Gary’s ’67 GTV with Steve Smith’s ’89 Spider Graduate and ’59 Sprint Coupe. In the background is an Italian-American, a white Jeep Liberty with VM Motori turbo-diesel engine.
How do you tow your Alfa 1,000 miles, from Callifornia to its new Pacific Northwest home? Behind a Jeep Liberty with an Italian motori.
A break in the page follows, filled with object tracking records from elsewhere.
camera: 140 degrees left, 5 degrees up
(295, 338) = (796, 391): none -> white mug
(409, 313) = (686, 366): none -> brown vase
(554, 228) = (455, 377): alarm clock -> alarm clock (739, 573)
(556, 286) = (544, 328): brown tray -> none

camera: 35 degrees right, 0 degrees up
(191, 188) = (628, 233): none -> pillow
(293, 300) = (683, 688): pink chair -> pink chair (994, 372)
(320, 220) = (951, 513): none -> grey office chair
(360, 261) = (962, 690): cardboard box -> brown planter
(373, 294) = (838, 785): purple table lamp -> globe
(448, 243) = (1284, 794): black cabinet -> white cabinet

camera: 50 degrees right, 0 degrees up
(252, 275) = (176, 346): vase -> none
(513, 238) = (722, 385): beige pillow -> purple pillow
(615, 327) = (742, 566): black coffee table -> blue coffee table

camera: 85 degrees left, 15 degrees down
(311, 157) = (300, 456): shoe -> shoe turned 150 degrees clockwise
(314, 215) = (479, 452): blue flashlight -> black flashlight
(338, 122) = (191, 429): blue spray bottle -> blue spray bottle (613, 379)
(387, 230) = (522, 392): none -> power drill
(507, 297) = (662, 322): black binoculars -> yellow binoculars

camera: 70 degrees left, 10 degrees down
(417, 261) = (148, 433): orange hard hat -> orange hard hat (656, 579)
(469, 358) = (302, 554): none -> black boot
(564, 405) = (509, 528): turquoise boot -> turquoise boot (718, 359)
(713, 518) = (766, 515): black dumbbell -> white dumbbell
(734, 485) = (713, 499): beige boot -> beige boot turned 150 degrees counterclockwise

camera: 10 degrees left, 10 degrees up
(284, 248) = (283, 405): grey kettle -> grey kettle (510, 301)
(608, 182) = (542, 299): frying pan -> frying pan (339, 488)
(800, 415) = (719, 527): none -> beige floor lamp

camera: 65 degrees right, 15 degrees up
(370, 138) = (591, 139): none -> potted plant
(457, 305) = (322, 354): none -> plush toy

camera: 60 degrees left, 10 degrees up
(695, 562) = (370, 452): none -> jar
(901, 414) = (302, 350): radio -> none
Drops the Jeep’s mileage to a palty 24 mpg from its usual 32-34 mpg on the interstate, but it does the job.
Touring the northern California coast and Gold County back roads with friends and the Odd Couple of the auto world, our GTV and their Z06 Corvette. Having one of those snarky black machines in the rear view mirror for several hundred miles is like being tailed by a hungry shark. The parking lights glow like sinister yellow eyes. It’s nerve racking, I tell you. Nerve racking!
Touring Washington’s Olympic Peninsula with the Northwest Alfa Club, 2007.
Enjoying a tour southeast of Salem, with the Oregon Alfa Club, 2009. Winding back roads, rolling hills, pretty farms, covered bridges … it’s a great place to enjoy an Alfa.
Part of the car’s history, the Alfa Romeo Association (ARA) of Northern California’s sticker, applied circa 1983 and still looking good.